Thank you very much,
White and Black America

Sunday, July 4, 2010

AP, you're the man!

Here is an AP headline on the wire today: “Fireworks to highlight July 4th celebrations.” That, ladies and gentlemen, is just a sample of the hard-hitting stories that you will find on the AP wire. Is it any wonder that the AP is one of the biggest and most prestigious news agencies in the world today? How do they do it? Is anyone else getting tired of these assholes that call themselves news agencies? Seriously, can anyone believe that this story is anything but a space filler? This leads me to ask another question; if all you are doing is filling space, isn’t there anyone out there that could do it more creatively? At least make things interesting for me… Writing a 10 paragraph story about how fireworks will be a part of the July 4th holiday, just make something up.
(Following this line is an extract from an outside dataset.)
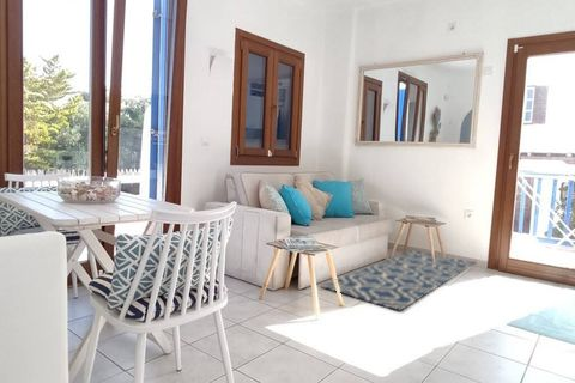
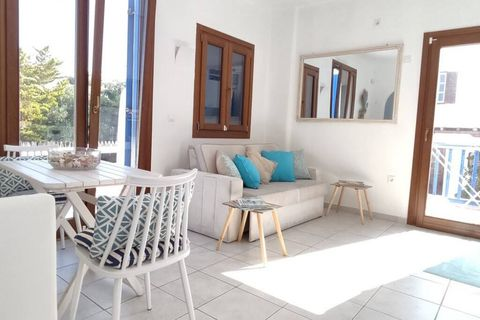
- rug [319,249,477,312]
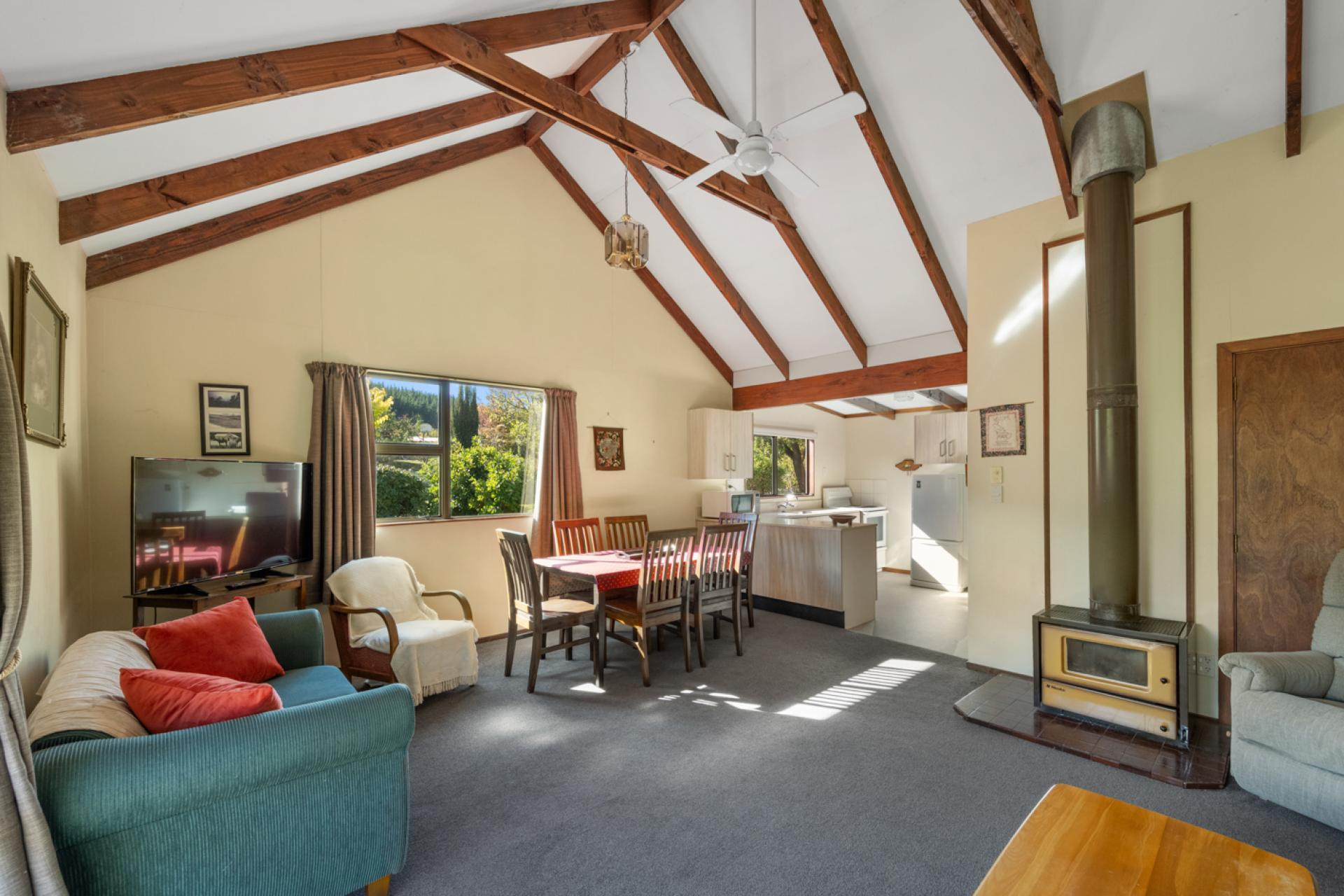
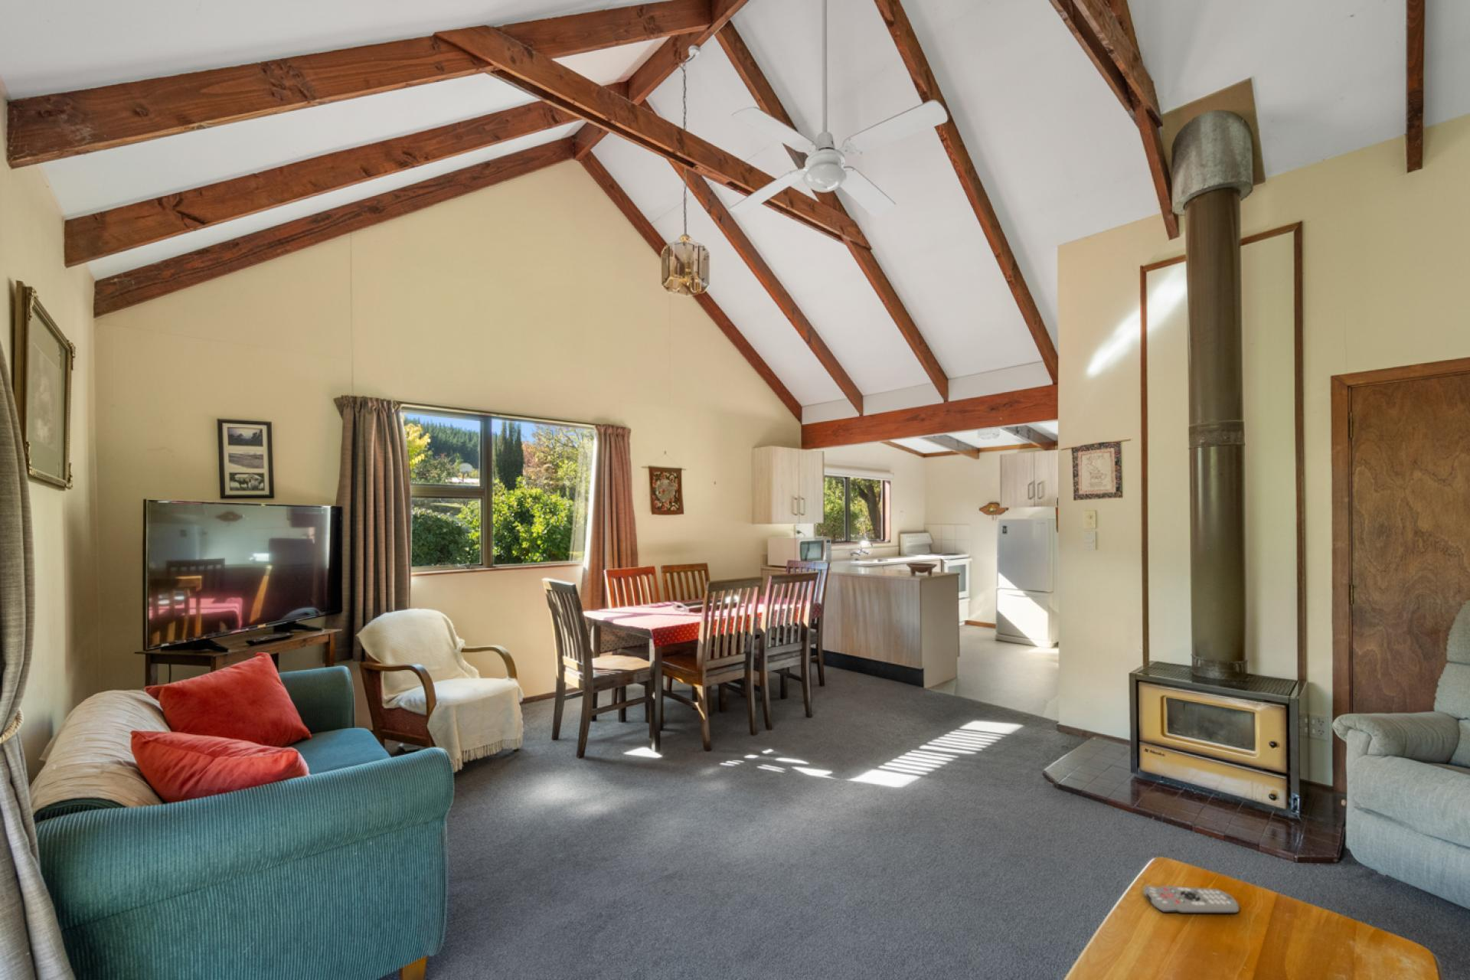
+ remote control [1142,885,1239,914]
Come up with some story like The National Enquirer used to. Make up some story about a three headed kid or something. If news agencies are worried about their credibility as reporters, they shouldn’t because as far as I’m concerned, they have none anyway. If you are the type of person that believes everything that the AP tells you, you are an idiot. I don’t believe about 75% of what I read from the AP anyway, so they may as well make what they write entertaining. To be honest with you, I trust The Onion more than I trust the AP. I guess the bottom line is this; bullshit me all you want, just make it funny. Oh, by the way, I heard that there were some July 4th cookouts where people might be drinking some beer; you had better send a reporter.